To find the best performing models, check out Chatbot Arena, a crowd-sourced benchmarking platform for LLMs, hosted by researchers at UC Berkeley SkyLab and LMArena. Also, Scale AI publishes a leaderboard of the latest frontier models and how they perform in many categories.
Should cost or access be an issue, most other LLMs will work just fine for general purpose assistance. You may already have access to Copilot if you use Microsoft Bing or Edge and you already have Meta AI on your phone if you have Messenger or WhatsApp.
For complex or deeper problem-solving queries, then I suggest going to OpenAI, Gemini, or Anthropic. To experiment with many models in one interface, I like using Poe, which stand for “Platform for Open Exploration.” It’s created by Quora and its founder and CEO Adam D’Angelo, an early Facebook executive and OpenAI board member who created his first AI product with Mark Zuckerberg in 2002. With Poe, I don’t have to worry about which company will launch the next best frontier model, and will I need to guess who to subscribe to. I can lay one subscription and try all the models, and even prompt multiple at the same time to compare answers. In addition to many official bots, they also have user-created bots, as I referred to earlier.

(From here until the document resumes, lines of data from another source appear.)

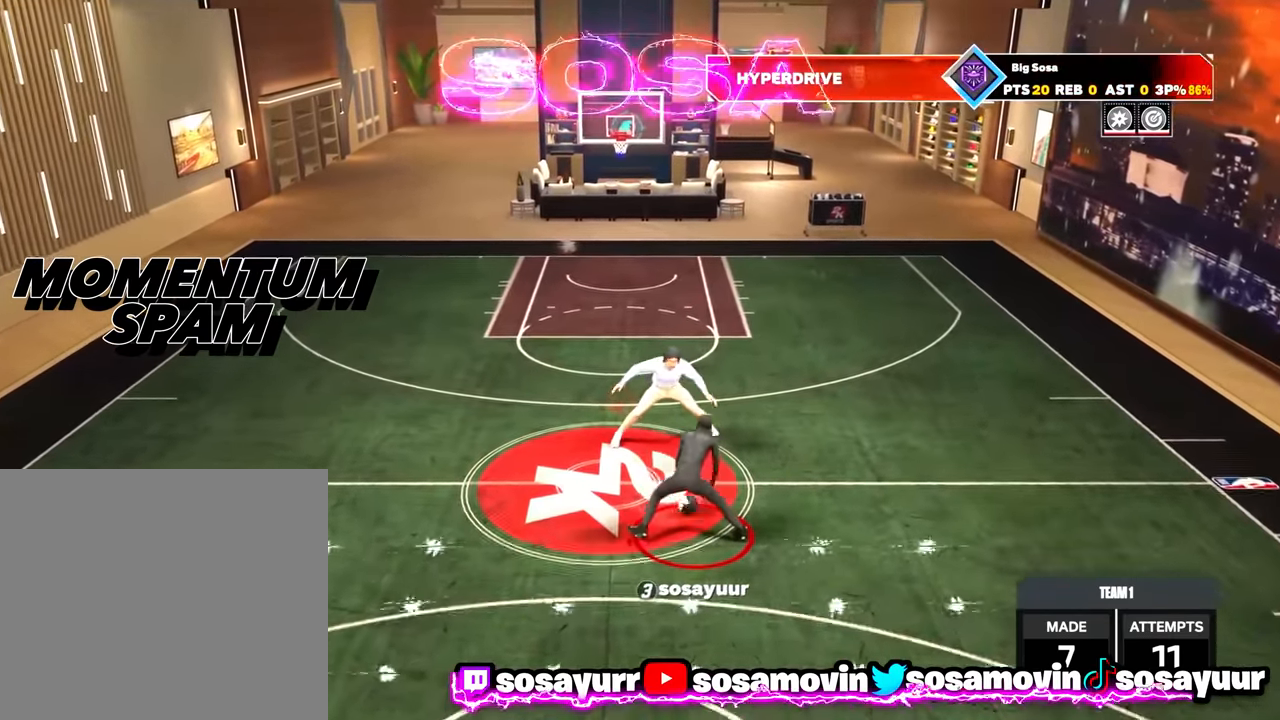
{"buttons": [], "left_stick": "up-left", "right_stick": "center", "events": [[167, "left_stick", "center"], [167, "right_stick", "up"], [400, "right_stick", "center"], [484, "left_stick", "up-left"]]}
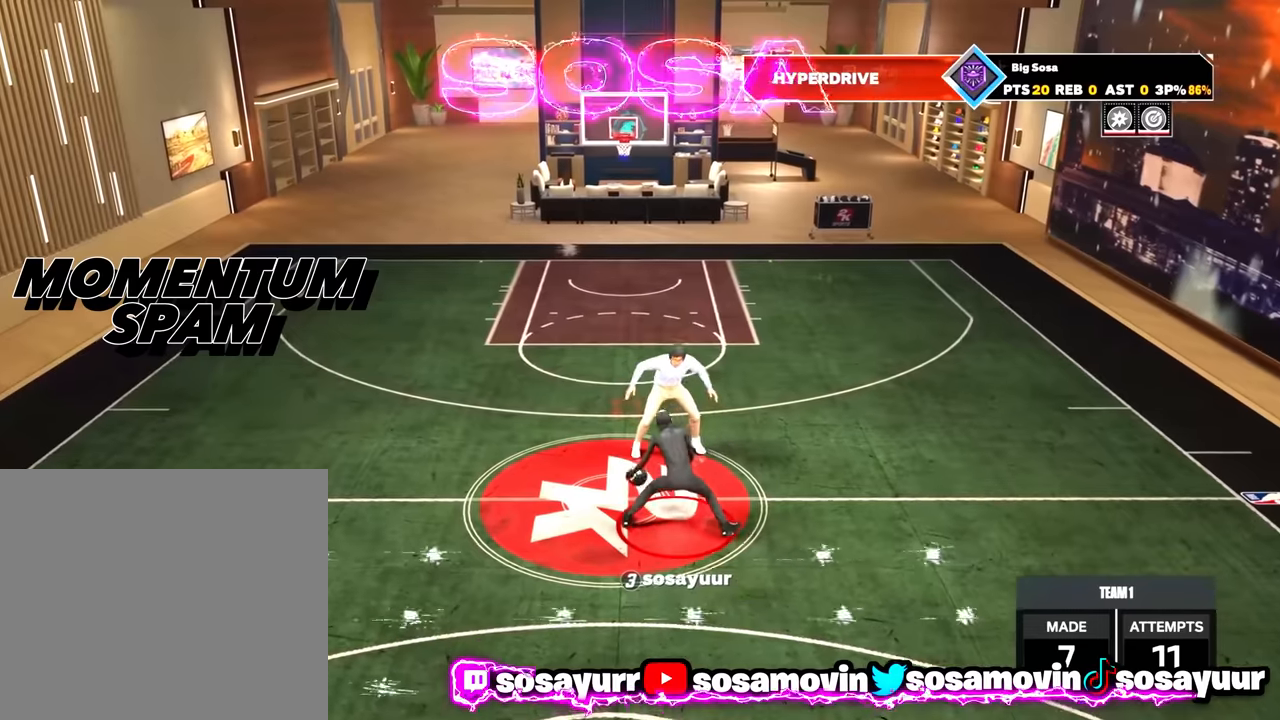
{"buttons": [], "left_stick": "center", "right_stick": "up", "events": [[384, "right_stick", "up"], [400, "left_stick", "center"]]}
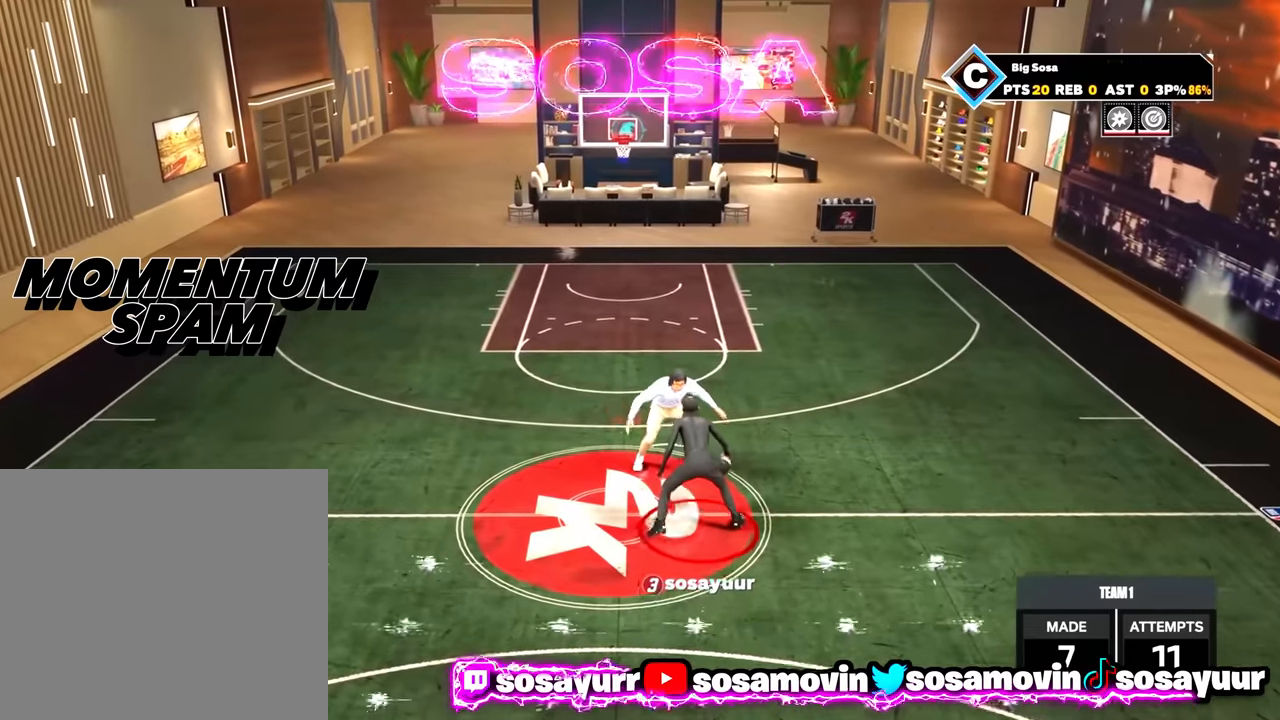
{"buttons": [], "left_stick": "center", "right_stick": "center", "events": [[67, "right_stick", "center"], [217, "left_stick", "up-right"], [500, "left_stick", "center"]]}
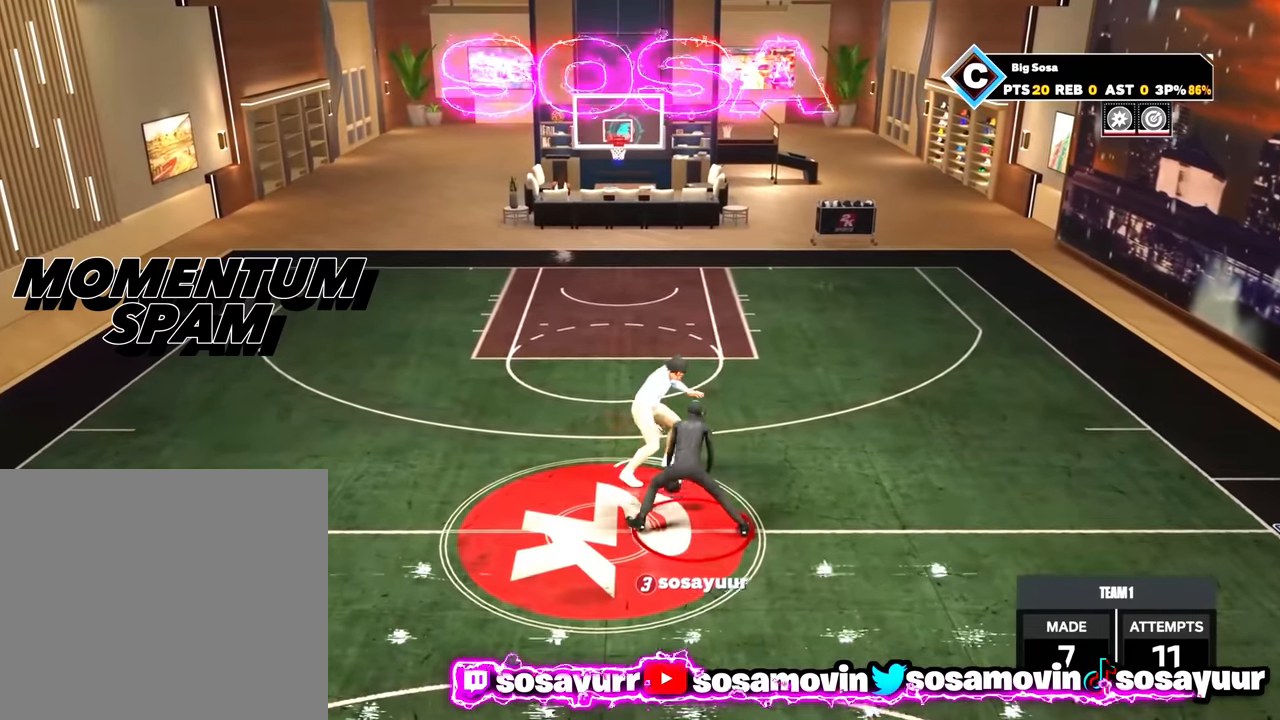
{"buttons": [], "left_stick": "up-left", "right_stick": "center", "events": [[50, "right_stick", "up"], [117, "R2", "down"], [267, "right_stick", "center"], [300, "R2", "up"], [384, "left_stick", "up-left"]]}
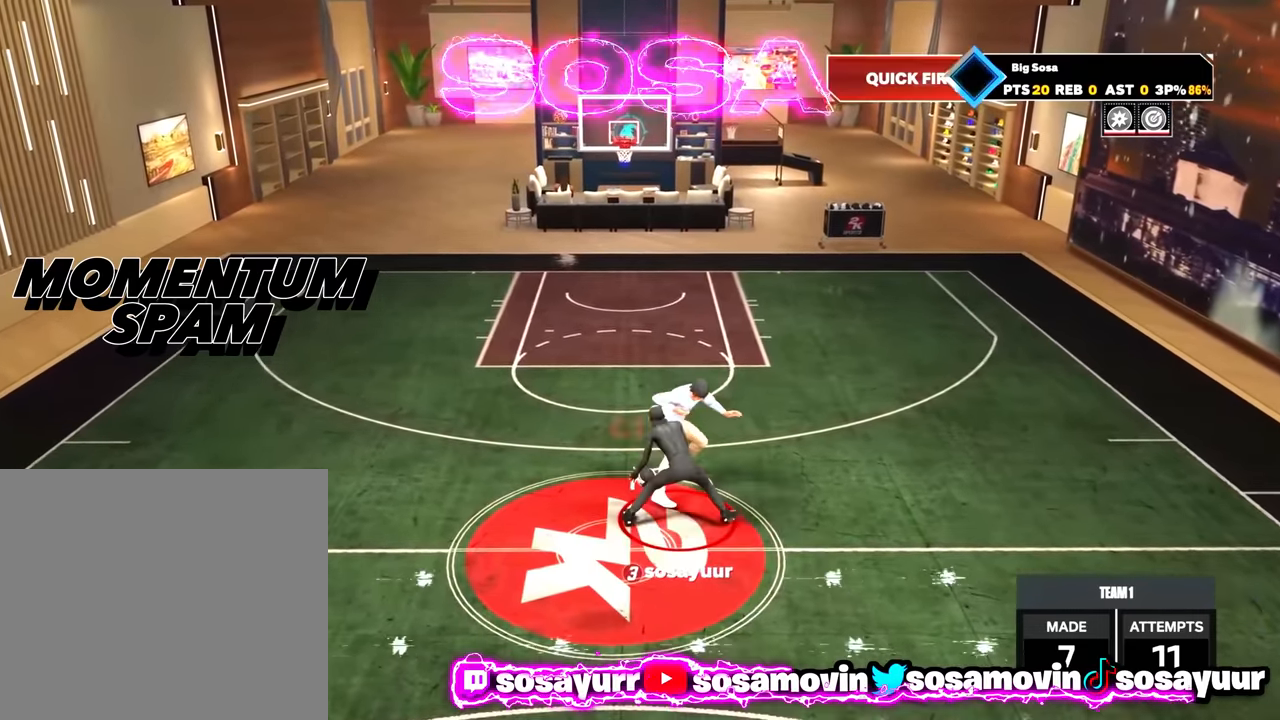
{"buttons": ["R2"], "left_stick": "center", "right_stick": "center", "events": [[217, "R2", "down"], [217, "right_stick", "up"], [300, "left_stick", "center"], [350, "right_stick", "center"]]}
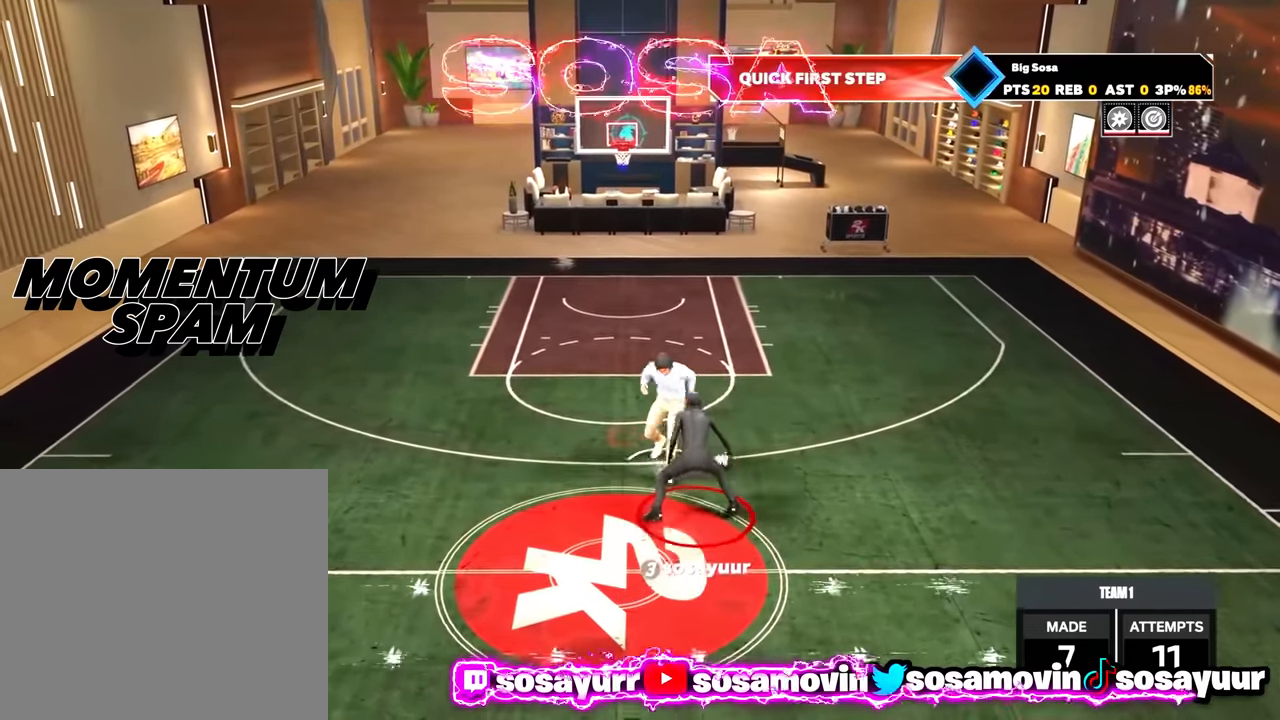
{"buttons": [], "left_stick": "center", "right_stick": "up", "events": [[67, "R2", "up"], [117, "left_stick", "up-right"], [384, "right_stick", "up"], [400, "left_stick", "center"]]}
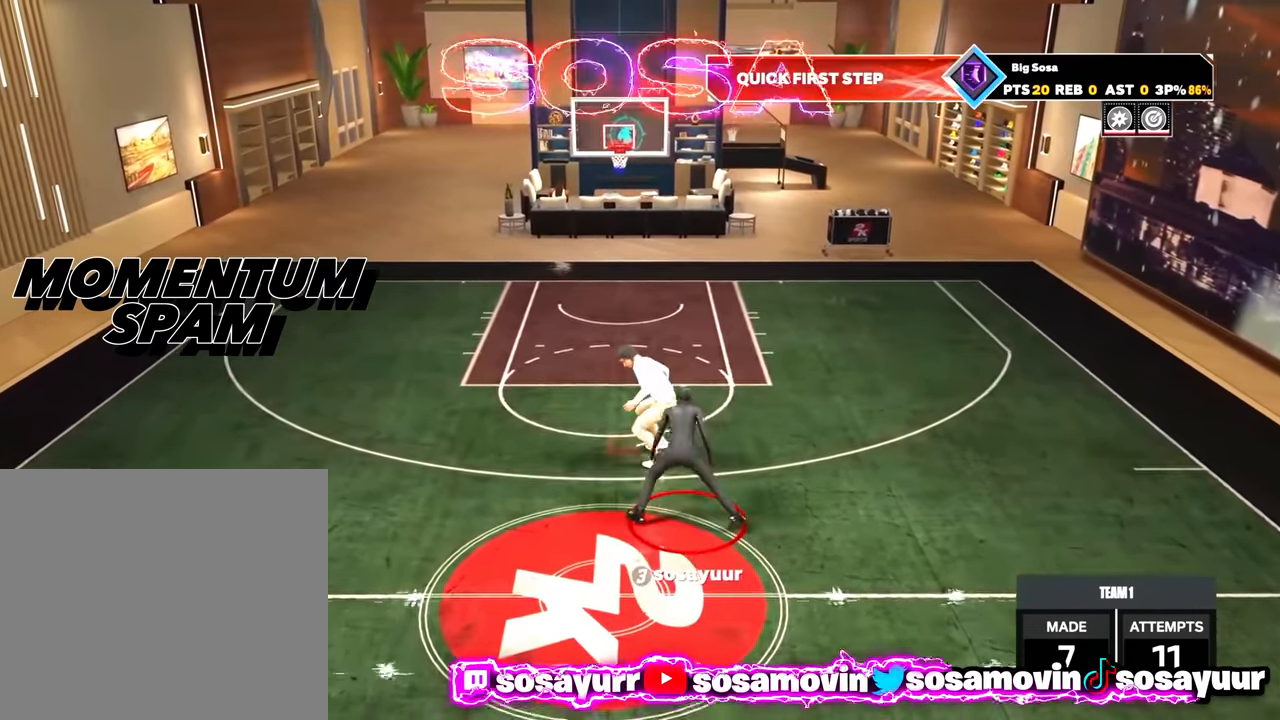
{"buttons": ["R2"], "left_stick": "center", "right_stick": "center", "events": [[34, "right_stick", "center"], [167, "left_stick", "up-left"], [284, "right_stick", "up"], [300, "R2", "down"], [300, "left_stick", "center"], [467, "right_stick", "center"]]}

Although “AI” has been in our lives since we’ve been sorting our email and tagging photos, the recent breakthrough in generative AI means there is a big opportunity to explore for use cases and create new workflows. Like many, I sometimes default to traditional methods instead of leveraging AI’s capabilities. But keeping an AI app on my phone, and bookmarking an LLM on my desktop web browser, has encouraged me to increase use and find new and better ways to prompt it for increased intelligence in my work and personal life.